Between Meetings
FOR THOSE WHO PREFER TO LISTEN, CLICK OR DOWNLOAD THE AUDIO BELOW
Between Meetings | Image by Bruce Harris
When a man, suppose a man of considerable wealth, has eyes
that meet you and leave you like making eye contact with a small
bird, says that his personal life just went in the crapper,
do you relate by saying, shyly, I can relate, or do you nod your
head like the cat watching the bird jump from each dry limb to the next
thinking how lucky he is to have feathers?
If the man says his daughter is the apple of his eye, you believe him
because you know. And if he says, suddenly, very slowly with the mouth
of an old horse, she is pregnant and wants to live with the boy
and they don’t want to get married, but they want his consent, you might say,
so? and whip the weary horse back to the field to dig up more earth.
This is a wealthy man, of mind and spirit you don’t know, but you are sure of
a soulful pocketbook. You also know from your own days on the hunt
wealth is a tricky and formidable foe so you respect this man with his
never-dropped bloodied bare-knuckled fists, his raptor stare
when he says they asked for consent and he said, hell no.
This wealthy man darted his eyes for answers, the little spare change
dropped in another man’s cup on Washington Street as you cross the bridge.
As usual, you’ve given enough. You can’t give to every person everyday
you see them shiver with windblown skin under shreds of coat.
You can’t stand to look him in the eyes so you soar your sight above
circling the sky filled with a thousand stories of mirrored glass.
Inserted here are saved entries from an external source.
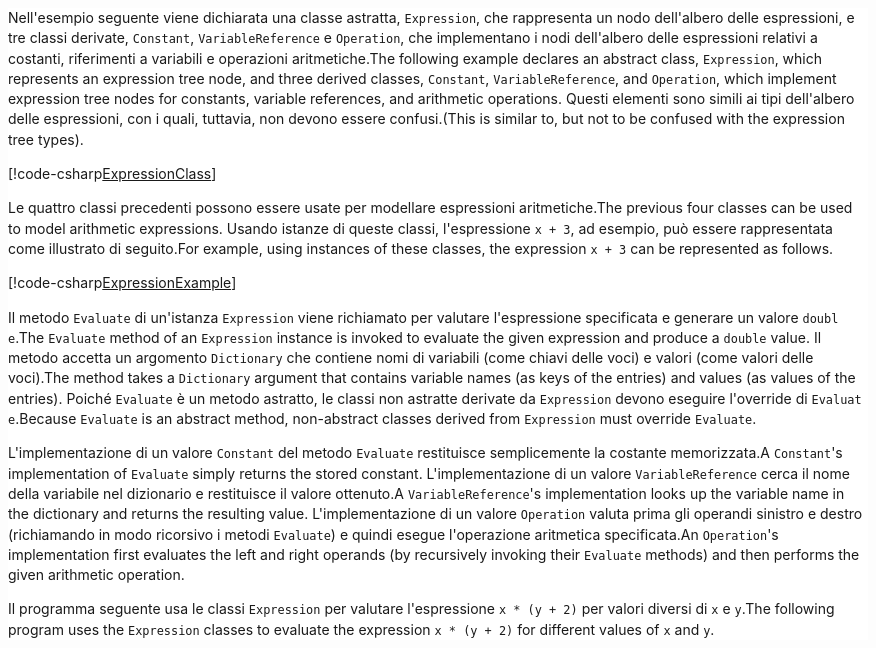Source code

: <span data-ttu-id="129a6-253">Nell'esempio seguente viene dichiarata una classe astratta, `Expression`, che rappresenta un nodo dell'albero delle espressioni, e tre classi derivate, `Constant`, `VariableReference` e `Operation`, che implementano i nodi dell'albero delle espressioni relativi a costanti, riferimenti a variabili e operazioni aritmetiche.</span><span class="sxs-lookup"><span data-stu-id="129a6-253">The following example declares an abstract class, `Expression`, which represents an expression tree node, and three derived classes, `Constant`, `VariableReference`, and `Operation`, which implement expression tree nodes for constants, variable references, and arithmetic operations.</span></span> <span data-ttu-id="129a6-254">Questi elementi sono simili ai tipi dell'albero delle espressioni, con i quali, tuttavia, non devono essere confusi.</span><span class="sxs-lookup"><span data-stu-id="129a6-254">(This is similar to, but not to be confused with the expression tree types).</span></span>

[!code-csharp[ExpressionClass](~/samples/snippets/csharp/tour/classes-and-objects/Expressions.cs#L3-L61)]

<span data-ttu-id="129a6-255">Le quattro classi precedenti possono essere usate per modellare espressioni aritmetiche.</span><span class="sxs-lookup"><span data-stu-id="129a6-255">The previous four classes can be used to model arithmetic expressions.</span></span> <span data-ttu-id="129a6-256">Usando istanze di queste classi, l'espressione `x + 3`, ad esempio, può essere rappresentata come illustrato di seguito.</span><span class="sxs-lookup"><span data-stu-id="129a6-256">For example, using instances of these classes, the expression `x + 3` can be represented as follows.</span></span>

[!code-csharp[ExpressionExample](~/samples/snippets/csharp/tour/classes-and-objects/Program.cs#L40-L43)]

<span data-ttu-id="129a6-257">Il metodo `Evaluate` di un'istanza `Expression` viene richiamato per valutare l'espressione specificata e generare un valore `double`.</span><span class="sxs-lookup"><span data-stu-id="129a6-257">The `Evaluate` method of an `Expression` instance is invoked to evaluate the given expression and produce a `double` value.</span></span> <span data-ttu-id="129a6-258">Il metodo accetta un argomento `Dictionary` che contiene nomi di variabili (come chiavi delle voci) e valori (come valori delle voci).</span><span class="sxs-lookup"><span data-stu-id="129a6-258">The method takes a `Dictionary` argument that contains variable names (as keys of the entries) and values (as values of the entries).</span></span> <span data-ttu-id="129a6-259">Poiché `Evaluate` è un metodo astratto, le classi non astratte derivate da `Expression` devono eseguire l'override di `Evaluate`.</span><span class="sxs-lookup"><span data-stu-id="129a6-259">Because `Evaluate` is an abstract method, non-abstract classes derived from `Expression` must override `Evaluate`.</span></span>

<span data-ttu-id="129a6-260">L'implementazione di un valore `Constant` del metodo `Evaluate` restituisce semplicemente la costante memorizzata.</span><span class="sxs-lookup"><span data-stu-id="129a6-260">A `Constant`'s implementation of `Evaluate` simply returns the stored constant.</span></span> <span data-ttu-id="129a6-261">L'implementazione di un valore `VariableReference` cerca il nome della variabile nel dizionario e restituisce il valore ottenuto.</span><span class="sxs-lookup"><span data-stu-id="129a6-261">A `VariableReference`'s implementation looks up the variable name in the dictionary and returns the resulting value.</span></span> <span data-ttu-id="129a6-262">L'implementazione di un valore `Operation` valuta prima gli operandi sinistro e destro (richiamando in modo ricorsivo i metodi `Evaluate`) e quindi esegue l'operazione aritmetica specificata.</span><span class="sxs-lookup"><span data-stu-id="129a6-262">An `Operation`'s implementation first evaluates the left and right operands (by recursively invoking their `Evaluate` methods) and then performs the given arithmetic operation.</span></span>

<span data-ttu-id="129a6-263">Il programma seguente usa le classi `Expression` per valutare l'espressione `x * (y + 2)` per valori diversi di `x` e `y`.</span><span class="sxs-lookup"><span data-stu-id="129a6-263">The following program uses the `Expression` classes to evaluate the expression `x * (y + 2)` for different values of `x` and `y`.</span></span>
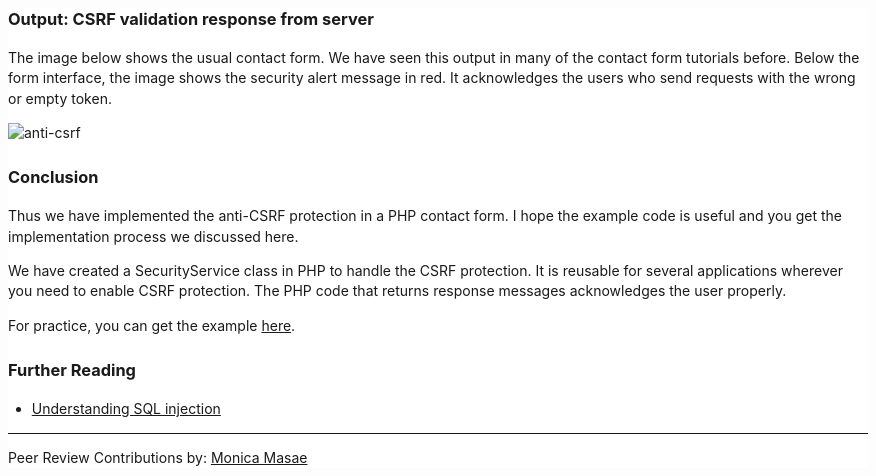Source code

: ### Output: CSRF validation response from server
The image below shows the usual contact form. We have seen this output in many of the contact form tutorials before. Below the form interface, the image shows the security alert message in red. It acknowledges the users who send requests with the wrong or empty token.

![anti-csrf](/engineering-education/csrf-protection-in-php/anti-csrf.png)

### Conclusion
Thus we have implemented the anti-CSRF protection in a PHP contact form. I hope the example code is useful and you get the implementation process we discussed here.

We have created a SecurityService class in PHP to handle the CSRF protection. It is reusable for several applications wherever you need to enable CSRF protection. The PHP code that returns response messages acknowledges the user properly.

For practice, you can get the example [here](https://github.com/EssyG10/csrf-protection/tree/main/csrf-protection-using-php).

### Further Reading
- [Understanding SQL injection](https://www.section.io/engineering-education/sql-injection-made-familiar/)

---
Peer Review Contributions by: [Monica Masae](/engineering-education/authors/monica-masae/)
You say, I’m sure everything will work out in the end, and he
appreciates your dishonesty, being a wealthy man. He respects
the fact that you didn’t say that she needs you now and she’ll need
you when the marriage fails, that all you can be is there.
He nods, knowing that you are not a wealthy man, but a man still reliant
on hope which he will do, waiting for his daughter to catch the millisecond
that his eyes go still and open. I’m sorry, he finally hears. I’m sorry
Daddy, says her little girl voice. When the wings open and flap words
in the wind, we all catch the little breeze that leaves us rubbing our eyes.